提供された抜粋:
◇ ◇ ◇ ◇

説明

機能性薄膜素子、機能性薄膜素子の製造方法及び機能性薄膜素子を用いた物品

【課題】 陽極と機能性薄膜との接合界面における電位障壁の高さを任意に制御して、低電圧駆動化により長寿命化を図った機能性薄膜素子及び機能性薄膜素子を用いた物品を提供する。また、製造方法を簡略化して低コスト化を図り、低電圧駆動可能な機能性薄膜素子の製造方法を提供する。
【解決手段】基板2と、基板2上に形成された陽極3と、陽極3上に形成された発光層4と、発光層4上に形成された陰極5と、を備え、陽極3と発光層4との接合界面における陽極3表面又は発光層4表面に、陰イオン6がドープされたことを特徴とする。

【発明の詳細な説明】
【技術分野】
【0001】
本発明は、有機EL素子、無機EL素子、太陽電池、調光素子及びトランジスタ素子(FET素子)等に適用される機能性薄膜素子、機能性薄膜素子の製造方法及び機能性薄膜素子を用いた物品に関する。

◇ ◇ ◇ ◇

チャレンジ:
上の抜粋の【0001】で、機能性薄膜素子が適用されるものとして挙げられている素子をすべて書き出してください。

データセットの内容:
◇ ◇ ◇ ◇

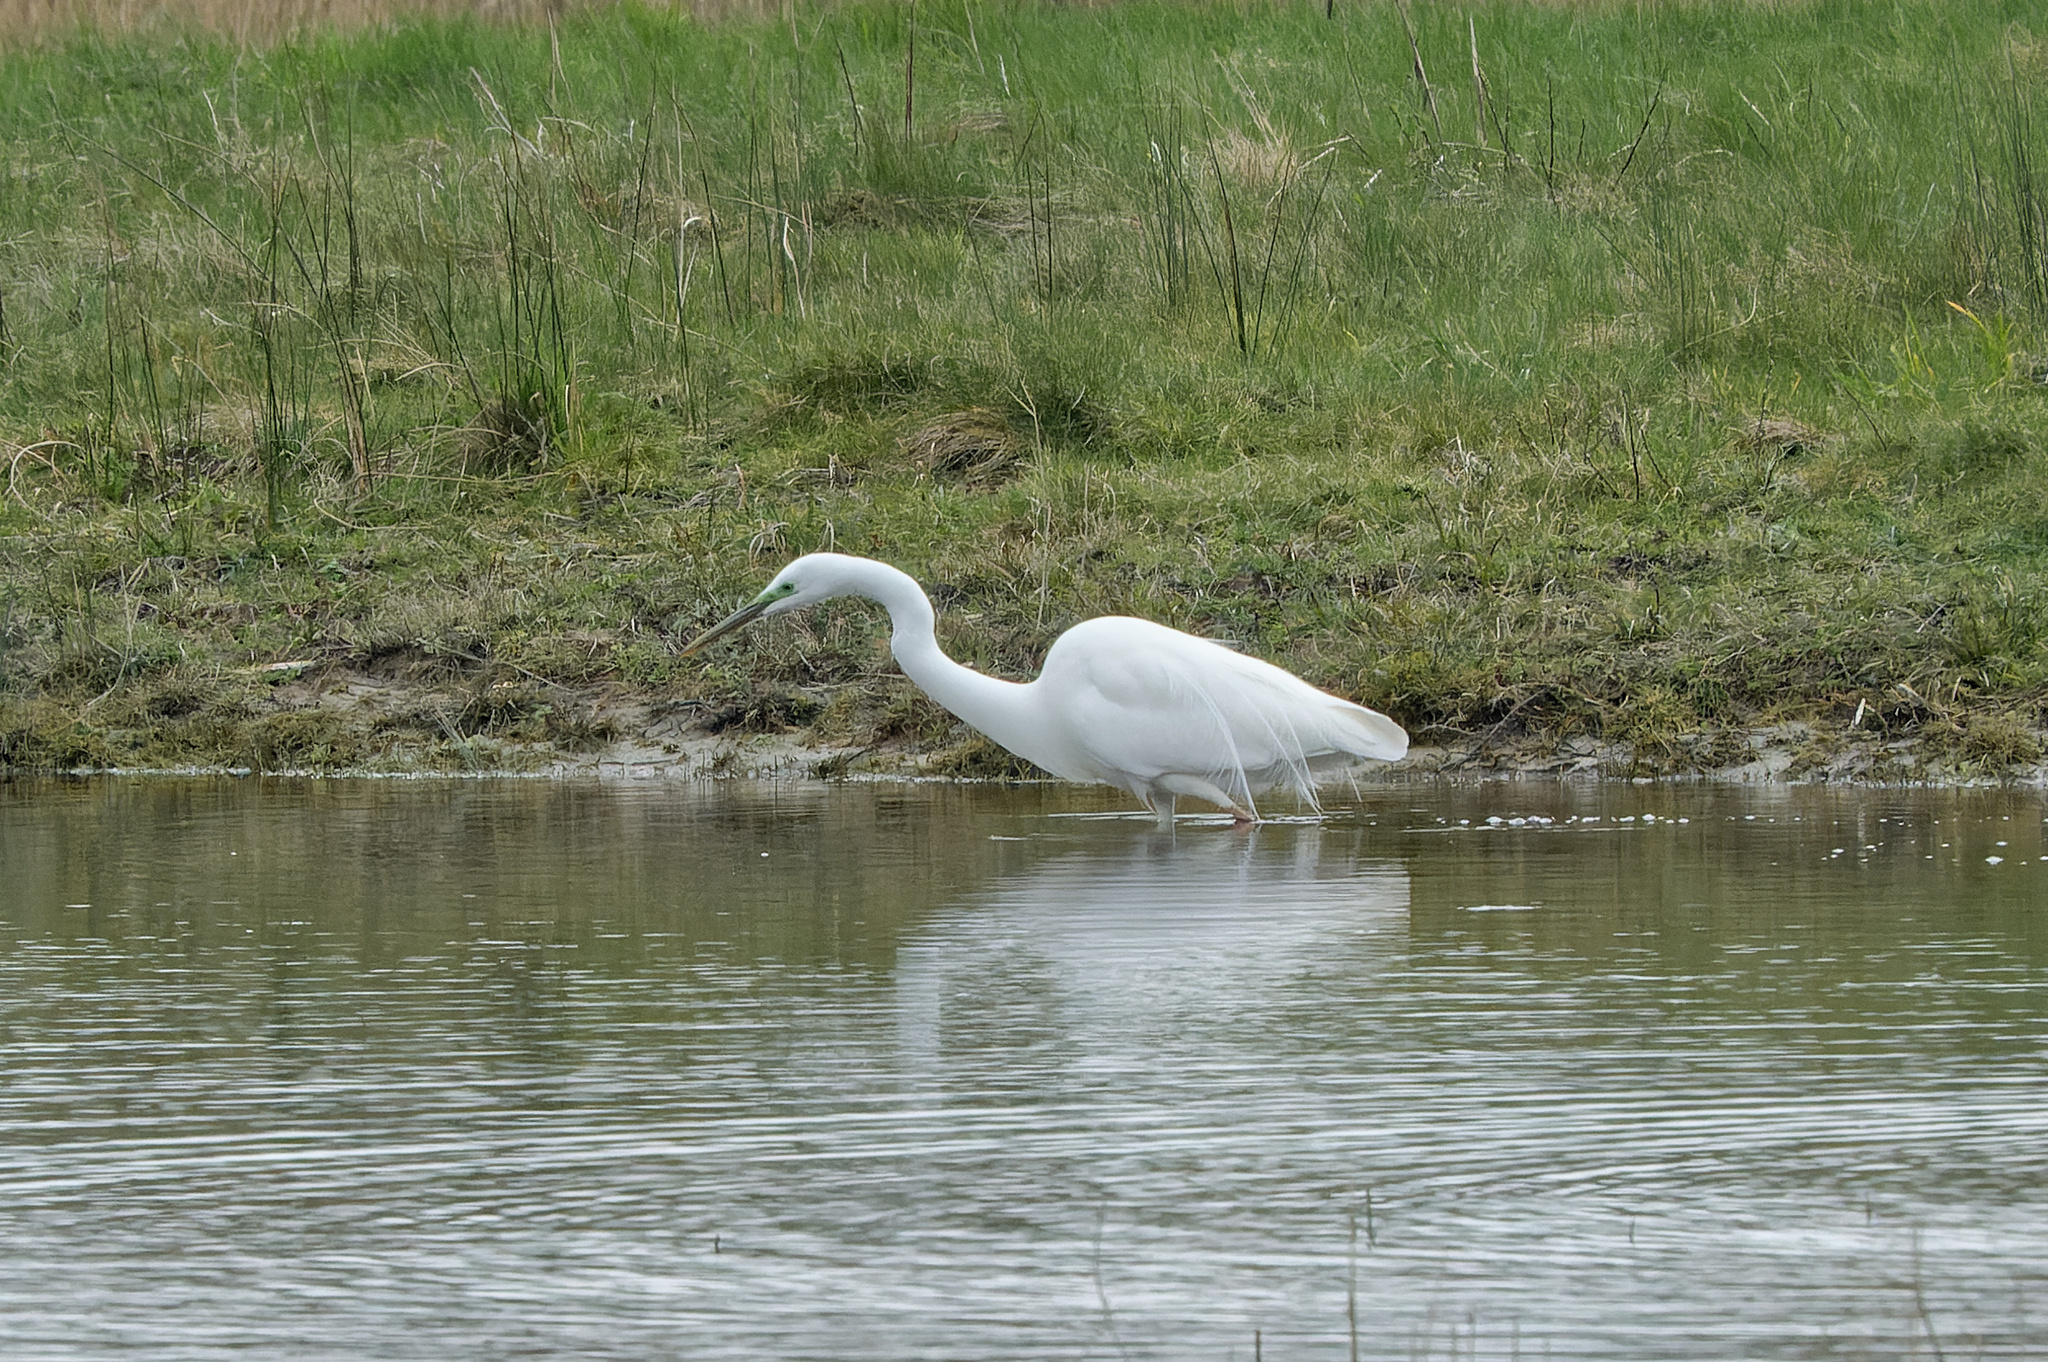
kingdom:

◇ ◇ ◇ ◇

演習の解答:
有機EL素子、無機EL素子、太陽電池、調光素子、トランジスタ素子(FET素子)